Edwards is aware that with an increasing reputation comes increased ability to change things. A thoughtful silence ended with, "When I play I recognize some things about myself. I realize I can change things. I have a presence in the music. I can influence dynamics and how the music feels. I hope this is not sounding big headed but the bass instrument has a certain power on stage and in music."

Edwards is currently busy. Next up are tours in Switzerland, Germany and dates around Europe. "Europe is still where most of the money is in free music. There is more funding there and it is better for the music." says Edwards. He has also started writing music—he wrote little for almost 20 years, but about 3 years ago started to put things down again.

What would Edwards like to leave behind? "I think I would love it to be that some people say, 'he pushed that bass a little bit further.' I think that would be good."

At the moment Edwards wants to keep be active, keep expanding, experimenting to hear, discover, listen and learn more. He needs to play every day, because playing is such a physical thing he feels you lose some things if you don't practice.

Edwards is enthusiastic about everything connected with music and particularly the bass.
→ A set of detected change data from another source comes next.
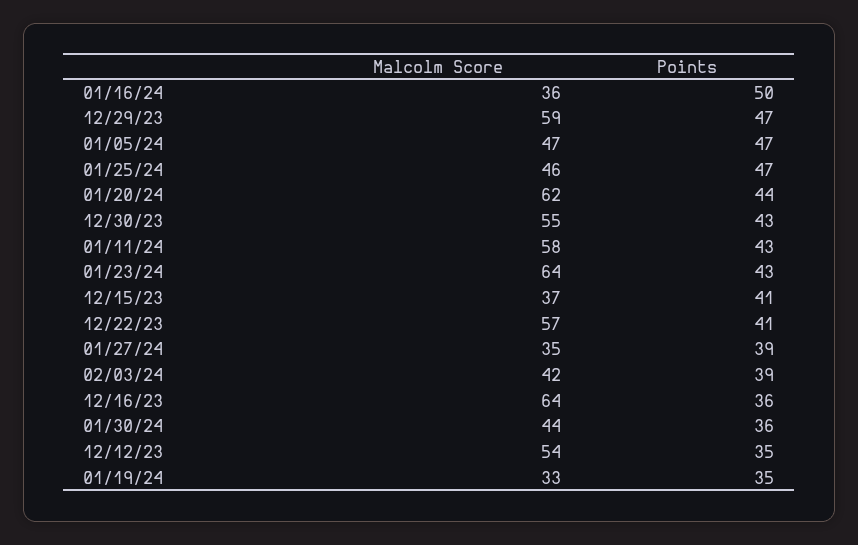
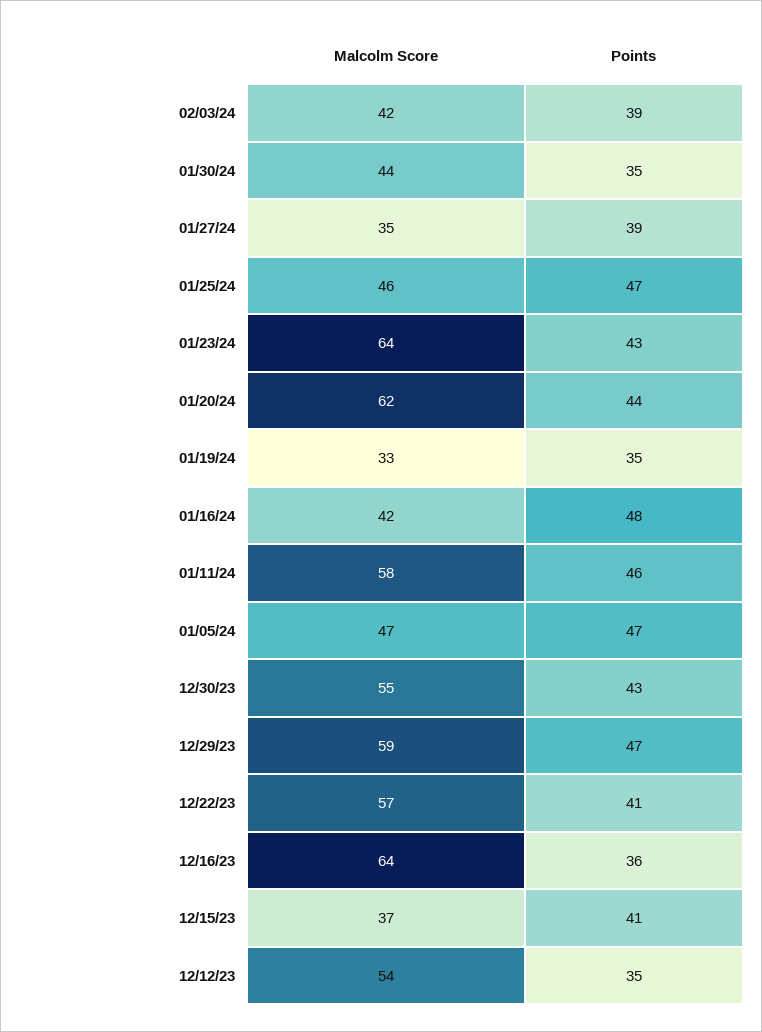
  {
    "Malcolm Score": {
-     "01/16/24": 36,
+     "01/16/24": 42,
      "12/29/23": 59,
      "01/05/24": 47,
      "01/25/24": 46,
      "01/20/24": 62,
      "12/30/23": 55,
      "01/11/24": 58,
      "01/23/24": 64,
      "12/15/23": 37,
      "12/22/23": 57,
      "01/27/24": 35,
      "02/03/24": 42,
      "12/16/23": 64,
      "01/30/24": 44,
      "12/12/23": 54,
      "01/19/24": 33
    },
    "Points": {
-     "01/16/24": 50,
+     "01/16/24": 48,
      "12/29/23": 47,
      "01/05/24": 47,
      "01/25/24": 47,
      "01/20/24": 44,
      "12/30/23": 43,
-     "01/11/24": 43,
+     "01/11/24": 46,
      "01/23/24": 43,
      "12/15/23": 41,
      "12/22/23": 41,
      "01/27/24": 39,
      "02/03/24": 39,
      "12/16/23": 36,
-     "01/30/24": 36,
+     "01/30/24": 35,
      "12/12/23": 35,
      "01/19/24": 35
    }
  }

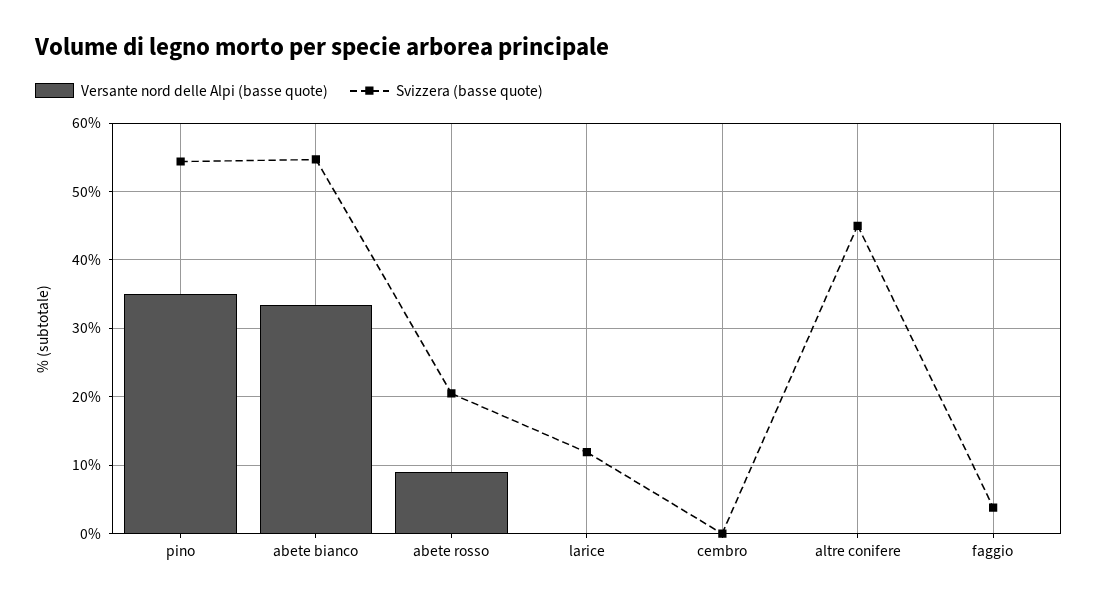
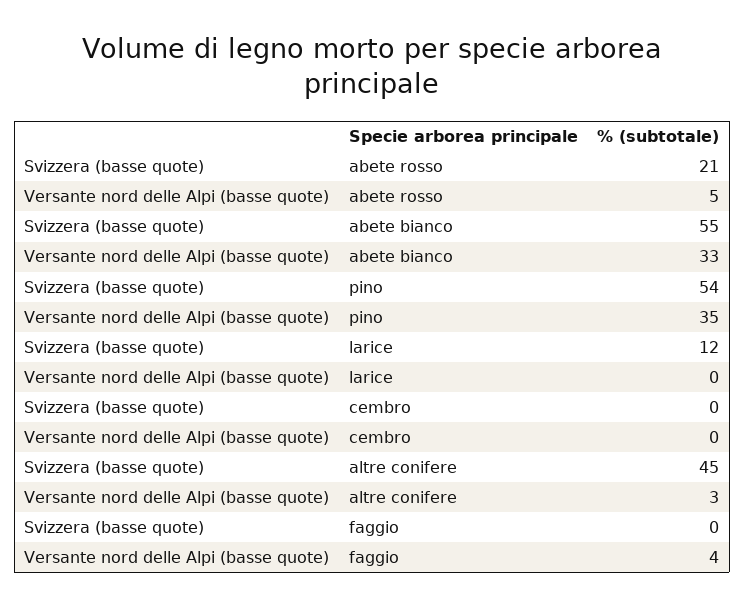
  {
    "Versante nord delle Alpi (basse quote)": {
      "pino": 35,
      "abete bianco": 33,
-     "abete rosso": 9,
+     "abete rosso": 5,
      "larice": 0,
      "cembro": 0,
-     "altre conifere": 0,
+     "altre conifere": 3,
-     "faggio": 0
+     "faggio": 4
    },
    "Svizzera (basse quote)": {
      "pino": 54,
      "abete bianco": 55,
      "abete rosso": 21,
      "larice": 12,
      "cembro": 0,
      "altre conifere": 45,
-     "faggio": 4
+     "faggio": 0
    }
  }

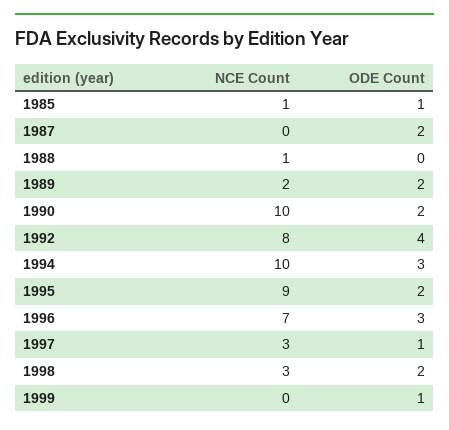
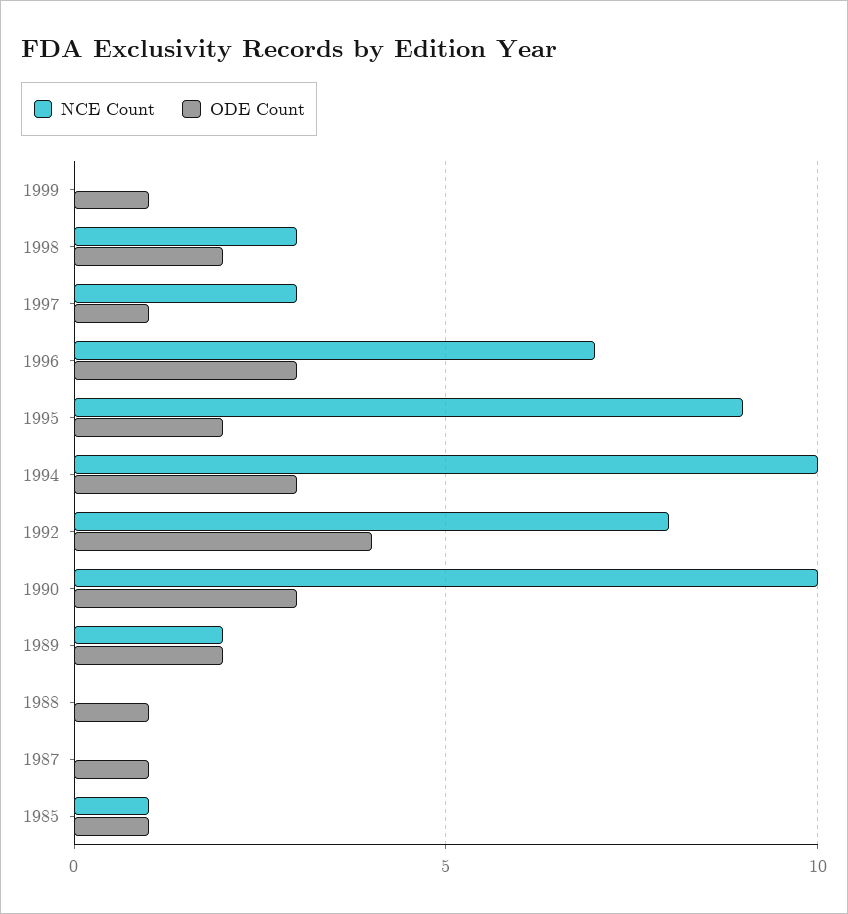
  {
    "NCE Count": {
      "1985": 1,
      "1987": 0,
-     "1988": 1,
+     "1988": 0,
      "1989": 2,
      "1990": 10,
      "1992": 8,
      "1994": 10,
      "1995": 9,
      "1996": 7,
      "1997": 3,
      "1998": 3,
      "1999": 0
    },
    "ODE Count": {
      "1985": 1,
-     "1987": 2,
+     "1987": 1,
-     "1988": 0,
+     "1988": 1,
      "1989": 2,
-     "1990": 2,
+     "1990": 3,
      "1992": 4,
      "1994": 3,
      "1995": 2,
      "1996": 3,
      "1997": 1,
      "1998": 2,
      "1999": 1
    }
  }

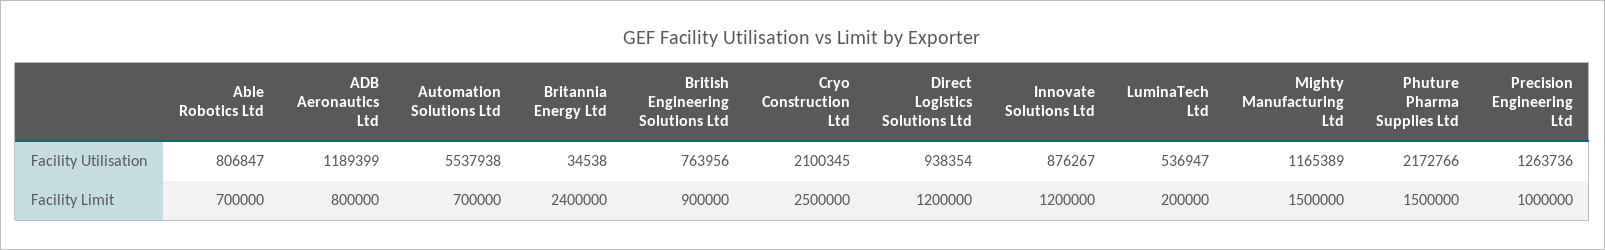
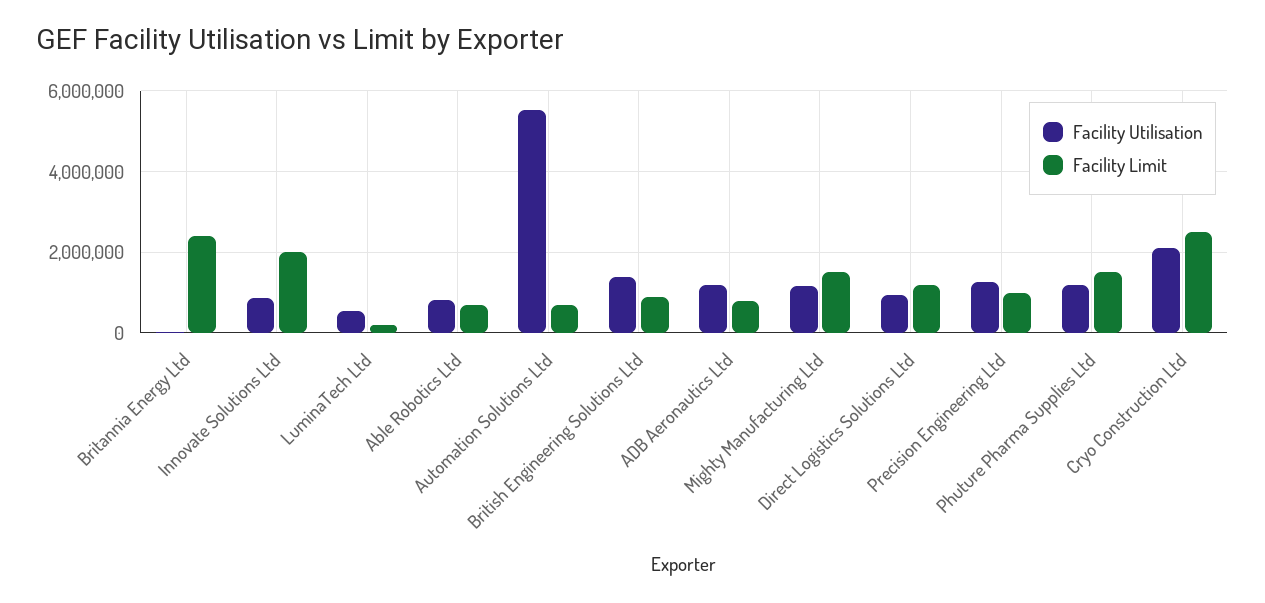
  {
    "Facility Utilisation": {
      "Able Robotics Ltd": 806847,
      "ADB Aeronautics Ltd": 1189399,
      "Automation Solutions Ltd": 5537938,
      "Britannia Energy Ltd": 34538,
-     "British Engineering Solutions Ltd": 763956,
+     "British Engineering Solutions Ltd": 1400000,
      "Cryo Construction Ltd": 2100345,
      "Direct Logistics Solutions Ltd": 938354,
      "Innovate Solutions Ltd": 876267,
      "LuminaTech Ltd": 536947,
      "Mighty Manufacturing Ltd": 1165389,
-     "Phuture Pharma Supplies Ltd": 2172766,
+     "Phuture Pharma Supplies Ltd": 1200000,
      "Precision Engineering Ltd": 1263736
    },
    "Facility Limit": {
      "Able Robotics Ltd": 700000,
      "ADB Aeronautics Ltd": 800000,
      "Automation Solutions Ltd": 700000,
      "Britannia Energy Ltd": 2400000,
      "British Engineering Solutions Ltd": 900000,
      "Cryo Construction Ltd": 2500000,
      "Direct Logistics Solutions Ltd": 1200000,
-     "Innovate Solutions Ltd": 1200000,
+     "Innovate Solutions Ltd": 2000000,
      "LuminaTech Ltd": 200000,
      "Mighty Manufacturing Ltd": 1500000,
      "Phuture Pharma Supplies Ltd": 1500000,
      "Precision Engineering Ltd": 1000000
    }
  }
He is an avid fan of anyone who plays the instrument and has a tangible connection to the music. He is also incredibly happy with his current lot, and very talkative. During our interview we covered a range of topics from early musicians such as Tristano and his influence on the emergence of freer playing, to political matters and current events. What came up often was how music connects people, how Edwards is driven by the tangible reactions to his playing, and the importance of those he plays with and meets.

One thing is clear. Wherever Edwards plays, he engages people and that is definitely, as he says, "A good thing."